Why Do We Pursue the Truth of Black Holes?

What more will we learn as our technology continues to peer with increasing precision at objects like Sgr A* that have no space and no time, and as we measure the reactions of the surrounding fabric of spacetime?  How much more will we spend on the continuous improvement of technology to advance our understanding of the cosmos and its tiniest constituent, the quantum, and how will the knowledge we gain affect our future?

Why do scientists like Dr. Vedral pursue the truth of black holes, the boundaries of which do not permit the passage of light and are therefore impenetrable to observational technology?  How will the scientific method be applied to something that is not subject to empirical proof, when it seems we are limited to observing only its effects on the surrounding environment and not the black hole itself?

Scientists have reason to doubt that tiniest-scale quantum reality can even be revealed by studying an object at the largest scale, like a black hole.  When the first image of the black hole at the centre of the distant M87 galaxy was presented in 2019, physicist and cosmologist Janna Levin said, “Can we really understand the hard stuff, like what’s going on at the quantum level at the event horizon? That’s not likely with this data.

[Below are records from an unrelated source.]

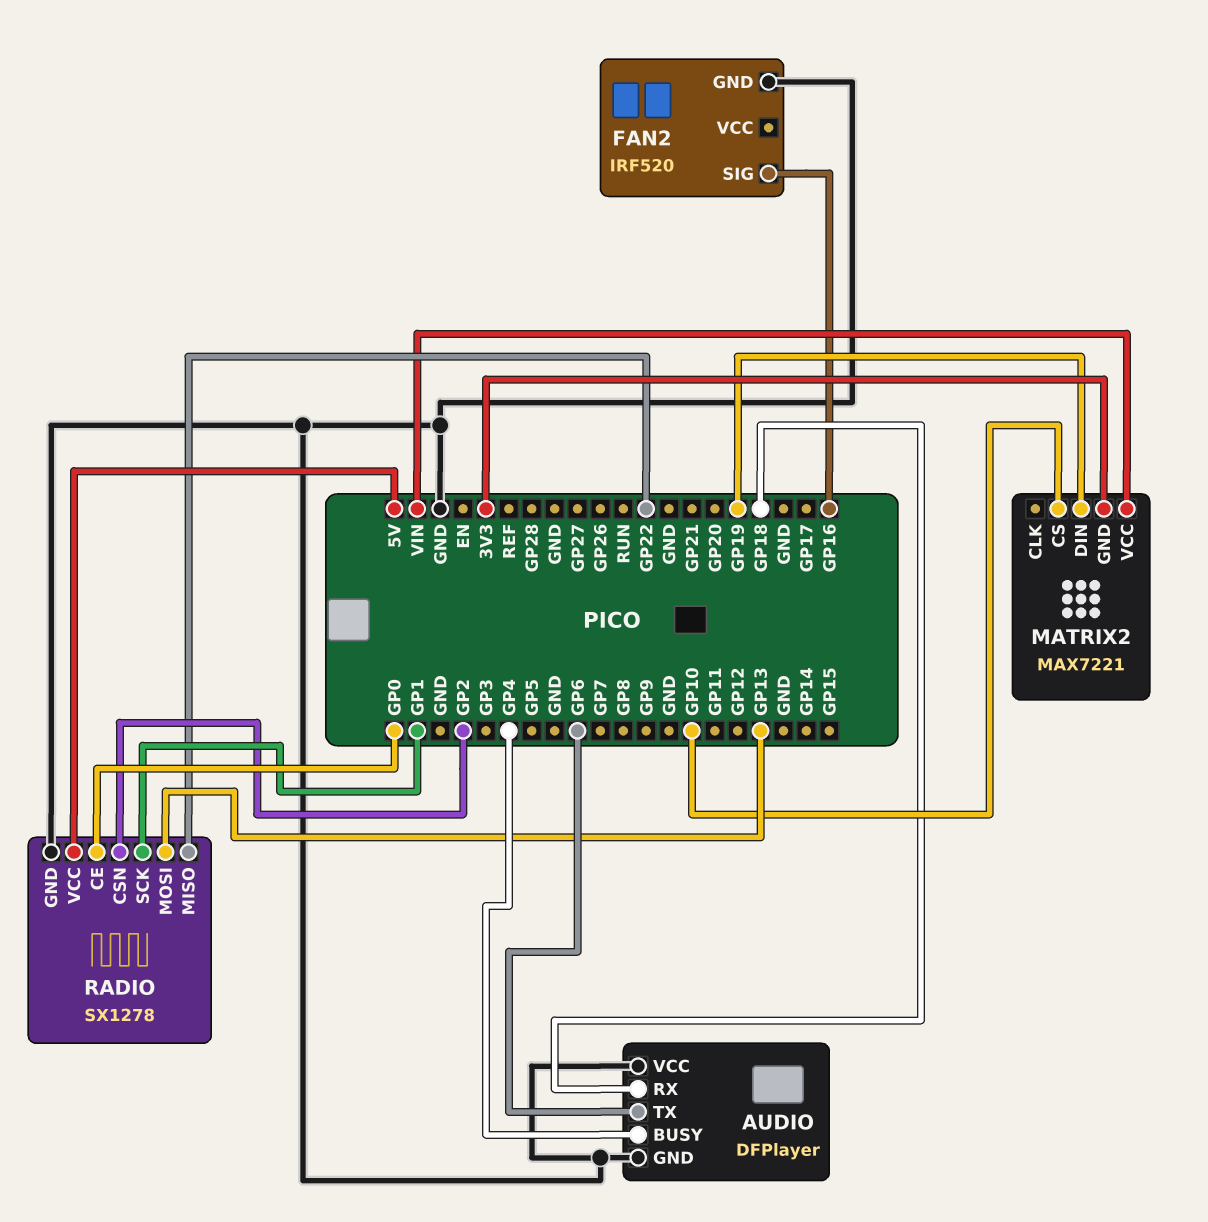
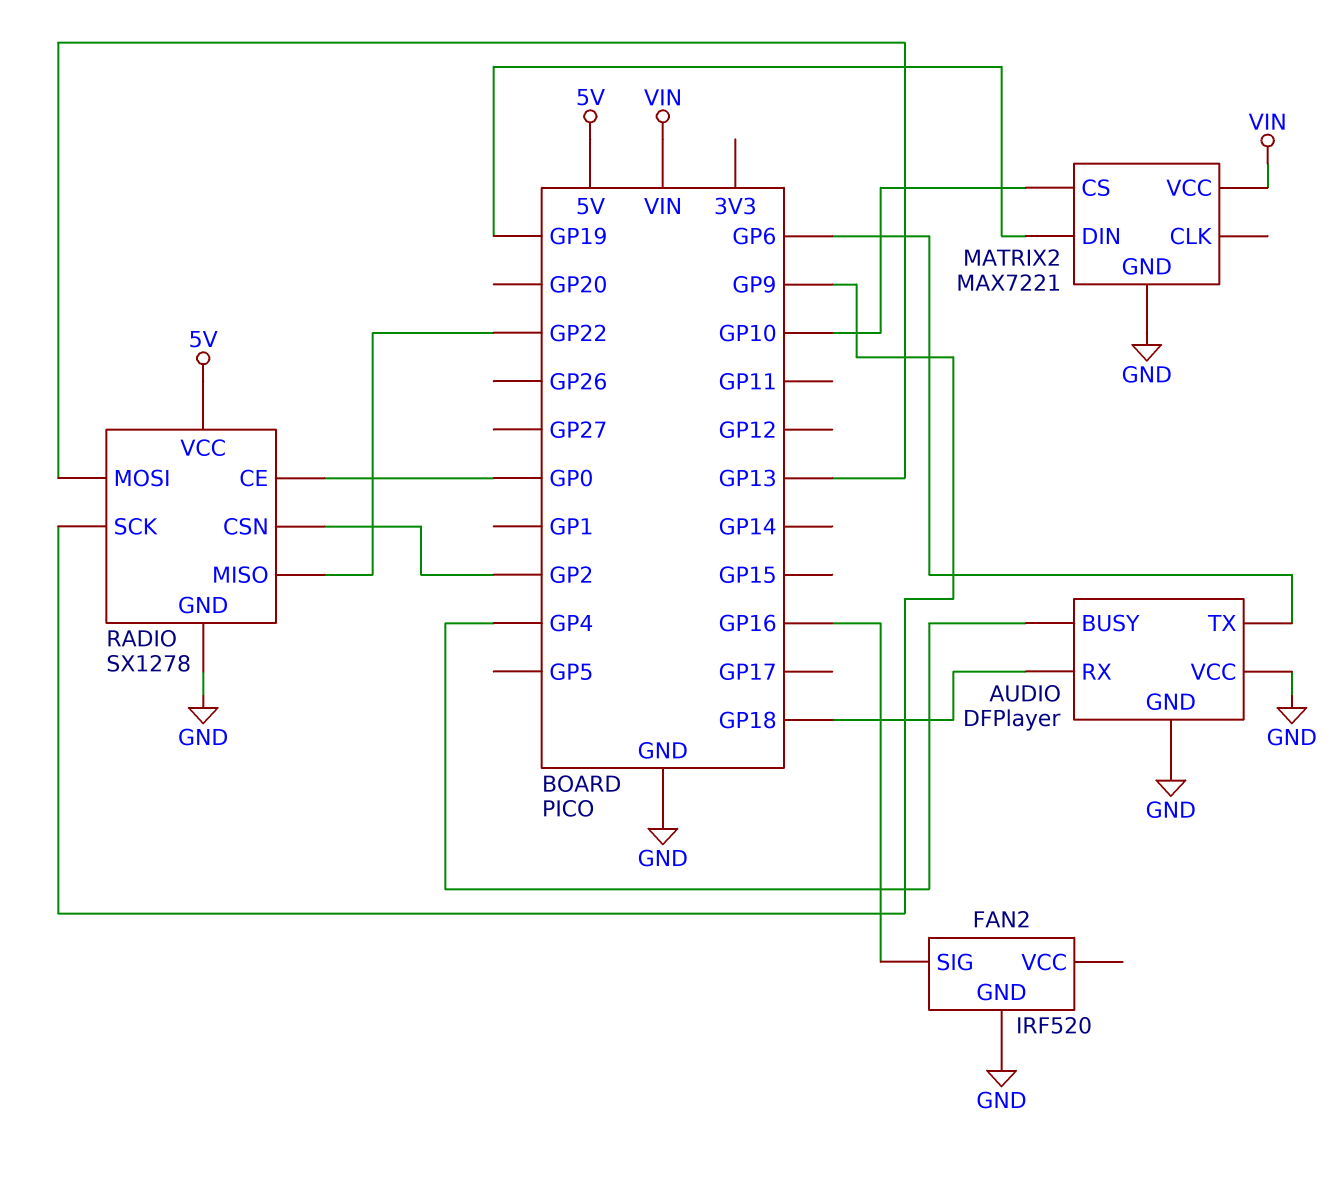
MATRIX2 pin GND: 3V3 -> GND
RADIO pin SCK: GP1 -> GP9

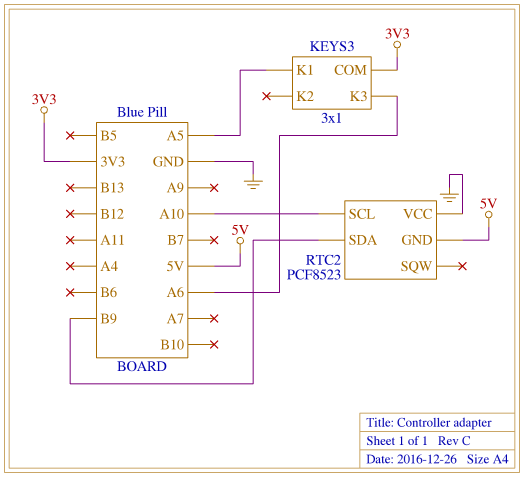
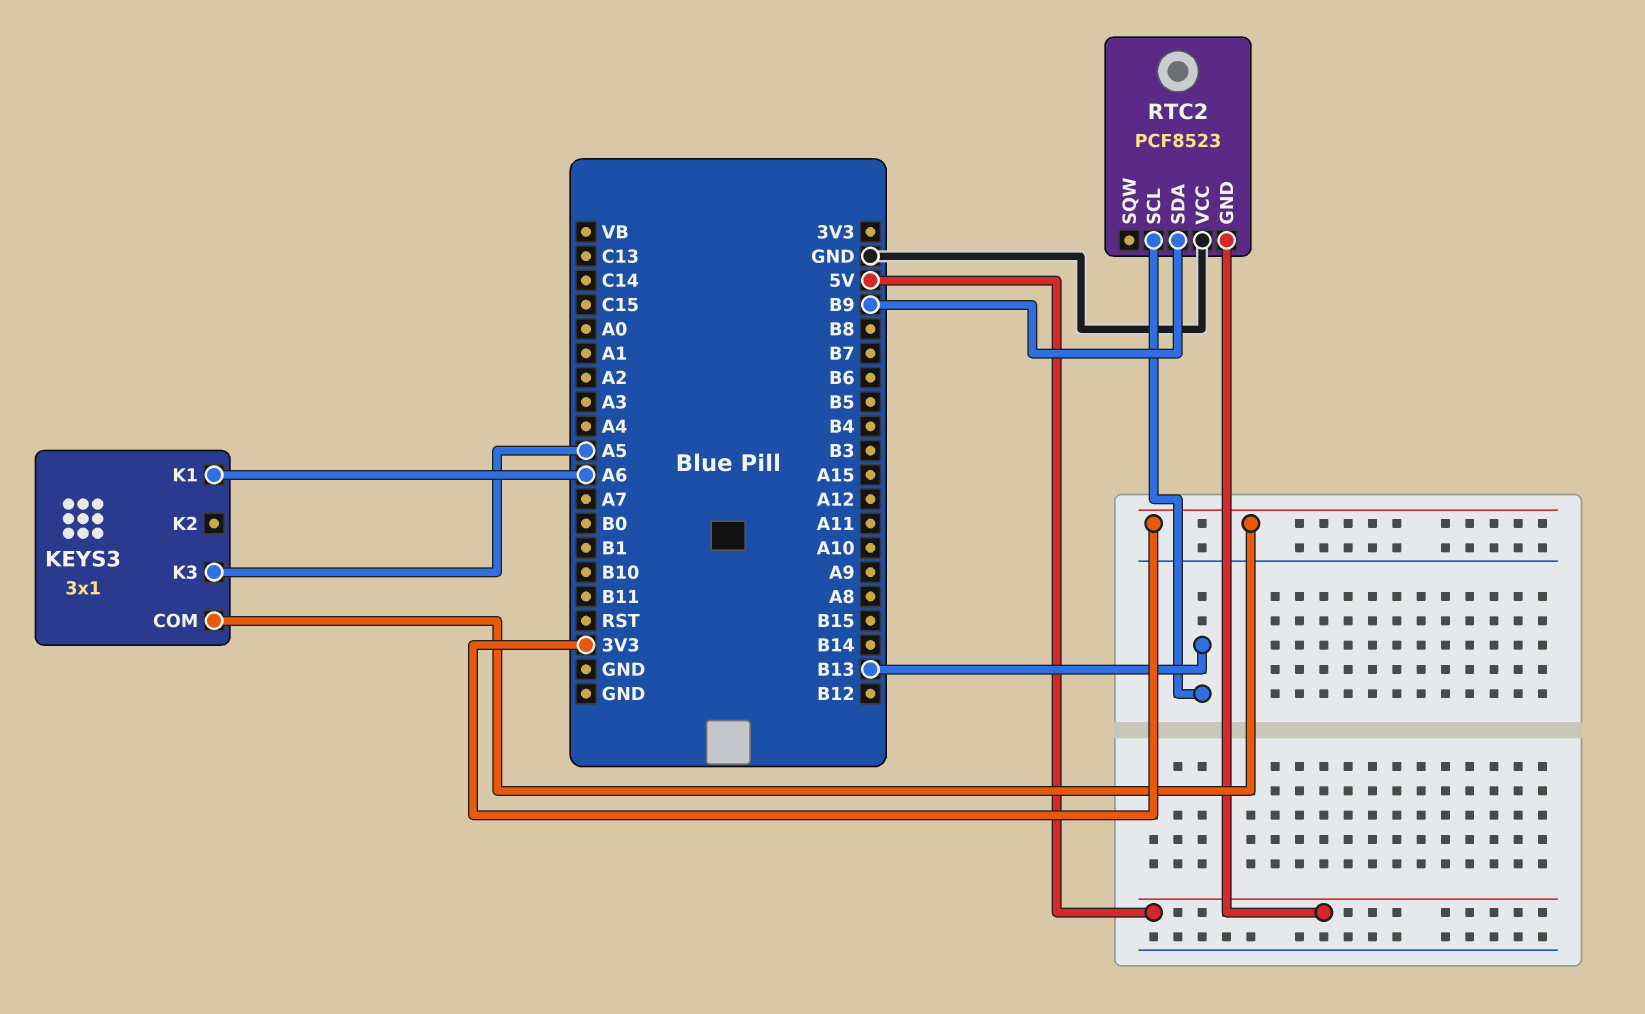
KEYS3 pin K1: A5 -> A6
KEYS3 pin K3: A6 -> A5
RTC2 pin SCL: A10 -> B13

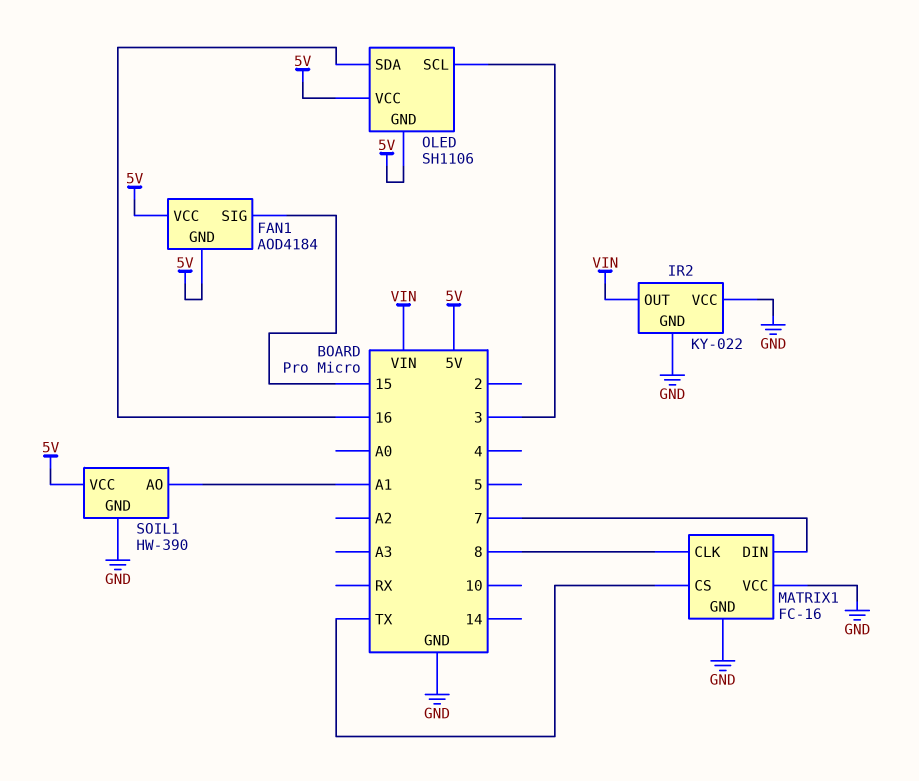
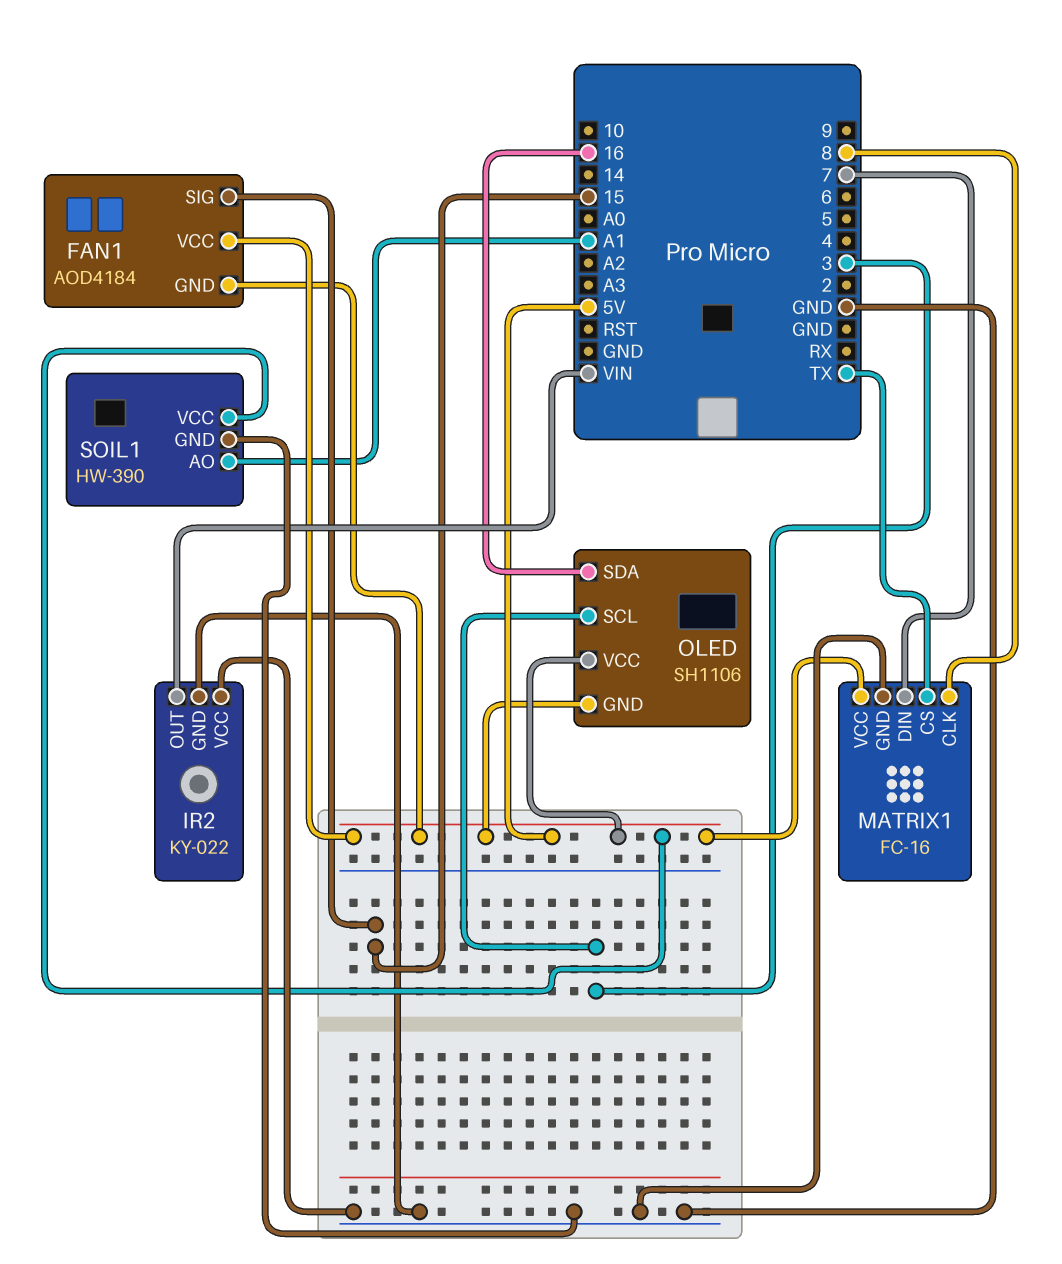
MATRIX1 pin VCC: GND -> 5V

Most astrophysical black holes are too big to really be exploring their quantum side.”

The full range of universal complexities, from the tiny quantum to the most massive black holes, has so far defied our most advanced technology.  But will time soon take a new path, as technology continues to improve our ability to measure cause and effect in the cosmos?

Measuring Cause and Effect

Maybe the secret of the quantum is fundamentally the connection of cause and effect, which Einstein’s inner voice told him could not be random.  As Jim Baggott wrote in an Aeon Magazine feature,“Einstein could not accept an interpretation in which the principal object of the representation – the wave function – is not ‘real’. He could not accept that his God would allow the ‘lawful harmony’ to unravel so completely at the atomic scale, bringing lawless indeterminism and uncertainty, with effects that can’t be entirely and unambiguously predicted from their causes.”

 

Einstein’s reference to rolling of dice described random, unpredictable results. 

Empirical evidence continues to deliver no proof of randomness in the universe.  Isaac Newton’s second law of motion, that for every physical action there is an equal and opposite reaction, seals the connection of cause and effect in the fabric of spacetime.

Where cause and effect may or may not exist, however, is in the middle of a black hole.  We have now seen to the boundary of the black hole, and how soon – if ever – will our technology be able to measure what’s inside it?

If we find a means to measure what lies beyond spacetime, in the black hole, what will the measurements tell us about the cause and effect of quanta in spacetime?  Will they bear out Einstein’s inner voice and prove his conviction that the Old does not roll the dice, or will they show that what appear to be consequences of our actions are only illusions in a universe that is ultimately random and without order?

One consequence, should we succeed in piercing the veil of the black hole to gauge what’s inside, may well be a revision to our methods of measurement.  Any measurement we now make assumes that space and time are all that exists to measure, but what will change if we discover that measurement extends beyond space and time and into the black hole?  Technology may soon bring the question of measurement to the forefront, and with it a host of new questions and knowledge of cause and effect in time.